**TASK GOAL**
The records below are to be repeated exactly, and their pictures left out.

○ ○ ○ ○ ○ ○ ○

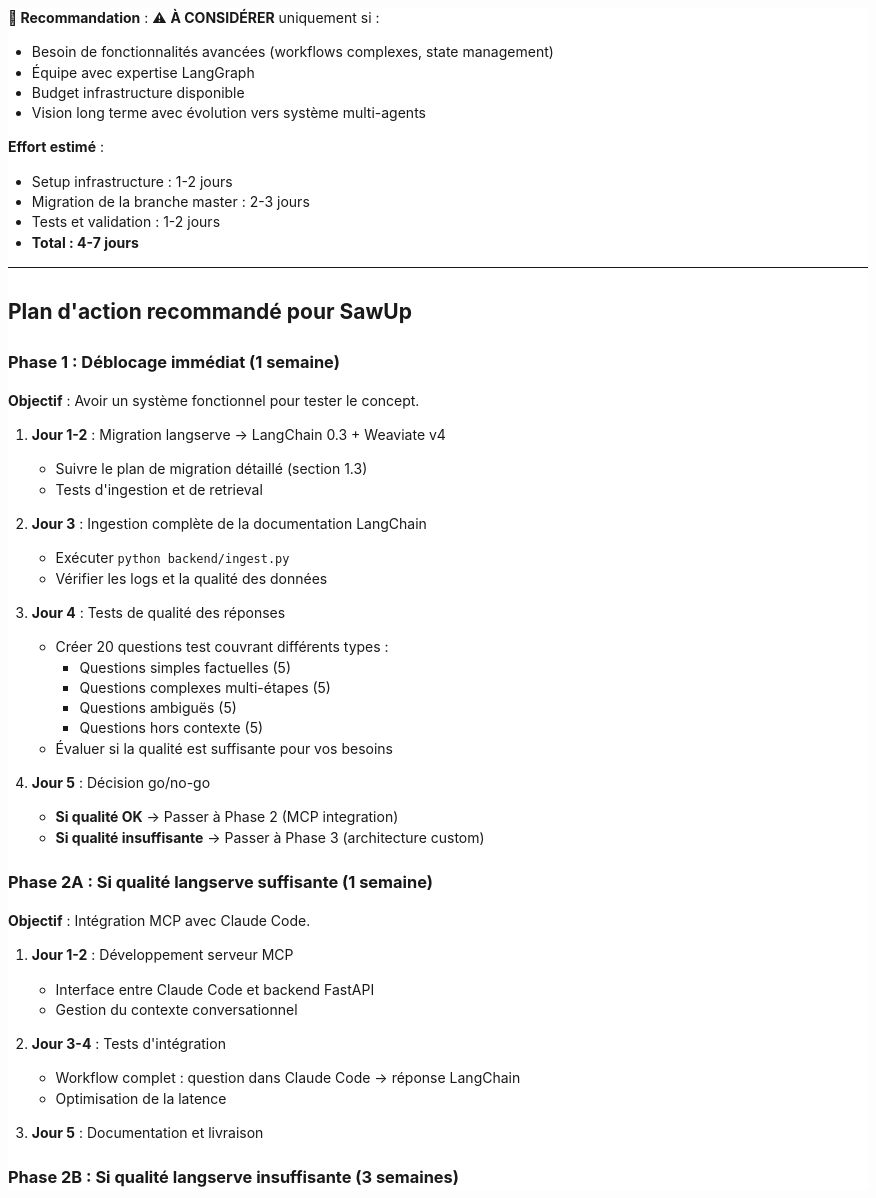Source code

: **🎯 Recommandation** : ⚠️ **À CONSIDÉRER** uniquement si :
- Besoin de fonctionnalités avancées (workflows complexes, state management)
- Équipe avec expertise LangGraph
- Budget infrastructure disponible
- Vision long terme avec évolution vers système multi-agents

**Effort estimé** :
- Setup infrastructure : 1-2 jours
- Migration de la branche master : 2-3 jours
- Tests et validation : 1-2 jours
- **Total : 4-7 jours**

---

## Plan d'action recommandé pour SawUp

### Phase 1 : Déblocage immédiat (1 semaine)

**Objectif** : Avoir un système fonctionnel pour tester le concept.

1. **Jour 1-2** : Migration langserve → LangChain 0.3 + Weaviate v4
   - Suivre le plan de migration détaillé (section 1.3)
   - Tests d'ingestion et de retrieval

2. **Jour 3** : Ingestion complète de la documentation LangChain
   - Exécuter `python backend/ingest.py`
   - Vérifier les logs et la qualité des données

3. **Jour 4** : Tests de qualité des réponses
   - Créer 20 questions test couvrant différents types :
     - Questions simples factuelles (5)
     - Questions complexes multi-étapes (5)
     - Questions ambiguës (5)
     - Questions hors contexte (5)
   - Évaluer si la qualité est suffisante pour vos besoins

4. **Jour 5** : Décision go/no-go
   - **Si qualité OK** → Passer à Phase 2 (MCP integration)
   - **Si qualité insuffisante** → Passer à Phase 3 (architecture custom)

### Phase 2A : Si qualité langserve suffisante (1 semaine)

**Objectif** : Intégration MCP avec Claude Code.

1. **Jour 1-2** : Développement serveur MCP
   - Interface entre Claude Code et backend FastAPI
   - Gestion du contexte conversationnel

2. **Jour 3-4** : Tests d'intégration
   - Workflow complet : question dans Claude Code → réponse LangChain
   - Optimisation de la latence

3. **Jour 5** : Documentation et livraison

### Phase 2B : Si qualité langserve insuffisante (3 semaines)
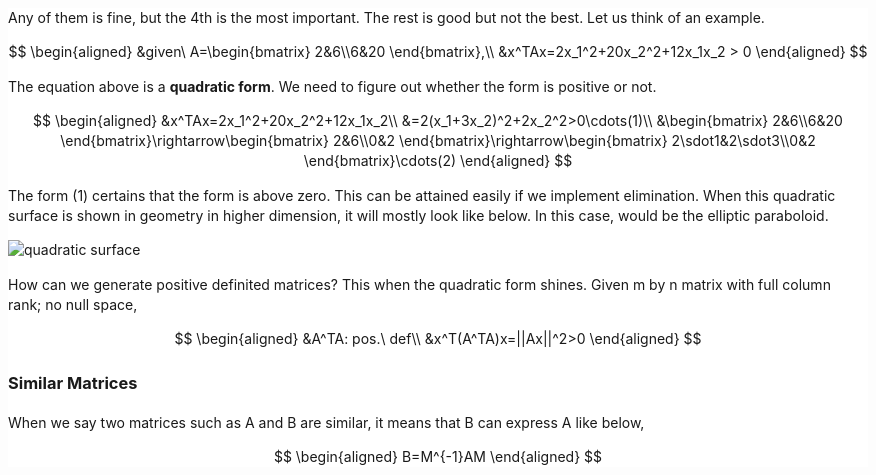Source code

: Any of them is fine, but the 4th is the most important. The rest is good but not the best. Let us think of an example.  

$$
\begin{aligned}
    &given\ A=\begin{bmatrix}
        2&6\\6&20
    \end{bmatrix},\\
   &x^TAx=2x_1^2+20x_2^2+12x_1x_2 > 0
\end{aligned}
$$  

The equation above is a **quadratic form**. We need to figure out whether the form is positive or not.  

$$
\begin{aligned}
    &x^TAx=2x_1^2+20x_2^2+12x_1x_2\\
    &=2(x_1+3x_2)^2+2x_2^2>0\cdots(1)\\
    &\begin{bmatrix}
        2&6\\6&20
    \end{bmatrix}\rightarrow\begin{bmatrix}
        2&6\\0&2
    \end{bmatrix}\rightarrow\begin{bmatrix}
        2\sdot1&2\sdot3\\0&2
    \end{bmatrix}\cdots(2)
\end{aligned}
$$  

The form (1) certains that the form is above zero. This can be attained easily if we implement elimination. When this quadratic surface is shown in geometry in higher dimension, it will mostly look like below. In this case, would be the elliptic paraboloid.  

![quadratic surface](https://d3rw207pwvlq3a.cloudfront.net/attachments/000/202/653/original/image.png?1634149643)  

How can we generate positive definited matrices? This when the quadratic form shines. Given m by n matrix with full column rank; no null space,  

$$
\begin{aligned}
    &A^TA: pos.\ def\\
    &x^T(A^TA)x=||Ax||^2>0
\end{aligned}
$$  

### Similar Matrices
When we say two matrices such as A and B are similar, it means that B can express A like below,  

$$
\begin{aligned}
    B=M^{-1}AM
\end{aligned}
$$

○ ○ ○ ○ ○ ○ ○

**SOLUTION FOR THIS EXERCISE**
Source code

: **🎯 Recommandation** : ⚠️ **À CONSIDÉRER** uniquement si :
- Besoin de fonctionnalités avancées (workflows complexes, state management)
- Équipe avec expertise LangGraph
- Budget infrastructure disponible
- Vision long terme avec évolution vers système multi-agents

**Effort estimé** :
- Setup infrastructure : 1-2 jours
- Migration de la branche master : 2-3 jours
- Tests et validation : 1-2 jours
- **Total : 4-7 jours**

---

## Plan d'action recommandé pour SawUp

### Phase 1 : Déblocage immédiat (1 semaine)

**Objectif** : Avoir un système fonctionnel pour tester le concept.

1. **Jour 1-2** : Migration langserve → LangChain 0.3 + Weaviate v4
   - Suivre le plan de migration détaillé (section 1.3)
   - Tests d'ingestion et de retrieval

2. **Jour 3** : Ingestion complète de la documentation LangChain
   - Exécuter `python backend/ingest.py`
   - Vérifier les logs et la qualité des données

3. **Jour 4** : Tests de qualité des réponses
   - Créer 20 questions test couvrant différents types :
     - Questions simples factuelles (5)
     - Questions complexes multi-étapes (5)
     - Questions ambiguës (5)
     - Questions hors contexte (5)
   - Évaluer si la qualité est suffisante pour vos besoins

4. **Jour 5** : Décision go/no-go
   - **Si qualité OK** → Passer à Phase 2 (MCP integration)
   - **Si qualité insuffisante** → Passer à Phase 3 (architecture custom)

### Phase 2A : Si qualité langserve suffisante (1 semaine)

**Objectif** : Intégration MCP avec Claude Code.

1. **Jour 1-2** : Développement serveur MCP
   - Interface entre Claude Code et backend FastAPI
   - Gestion du contexte conversationnel

2. **Jour 3-4** : Tests d'intégration
   - Workflow complet : question dans Claude Code → réponse LangChain
   - Optimisation de la latence

3. **Jour 5** : Documentation et livraison

### Phase 2B : Si qualité langserve insuffisante (3 semaines)
Source code

: Any of them is fine, but the 4th is the most important. The rest is good but not the best. Let us think of an example.  

$$
\begin{aligned}
    &given\ A=\begin{bmatrix}
        2&6\\6&20
    \end{bmatrix},\\
   &x^TAx=2x_1^2+20x_2^2+12x_1x_2 > 0
\end{aligned}
$$  

The equation above is a **quadratic form**. We need to figure out whether the form is positive or not.  

$$
\begin{aligned}
    &x^TAx=2x_1^2+20x_2^2+12x_1x_2\\
    &=2(x_1+3x_2)^2+2x_2^2>0\cdots(1)\\
    &\begin{bmatrix}
        2&6\\6&20
    \end{bmatrix}\rightarrow\begin{bmatrix}
        2&6\\0&2
    \end{bmatrix}\rightarrow\begin{bmatrix}
        2\sdot1&2\sdot3\\0&2
    \end{bmatrix}\cdots(2)
\end{aligned}
$$  

The form (1) certains that the form is above zero. This can be attained easily if we implement elimination. When this quadratic surface is shown in geometry in higher dimension, it will mostly look like below. In this case, would be the elliptic paraboloid.  

![quadratic surface](https://d3rw207pwvlq3a.cloudfront.net/attachments/000/202/653/original/image.png?1634149643)  

How can we generate positive definited matrices? This when the quadratic form shines. Given m by n matrix with full column rank; no null space,  

$$
\begin{aligned}
    &A^TA: pos.\ def\\
    &x^T(A^TA)x=||Ax||^2>0
\end{aligned}
$$  

### Similar Matrices
When we say two matrices such as A and B are similar, it means that B can express A like below,  

$$
\begin{aligned}
    B=M^{-1}AM
\end{aligned}
$$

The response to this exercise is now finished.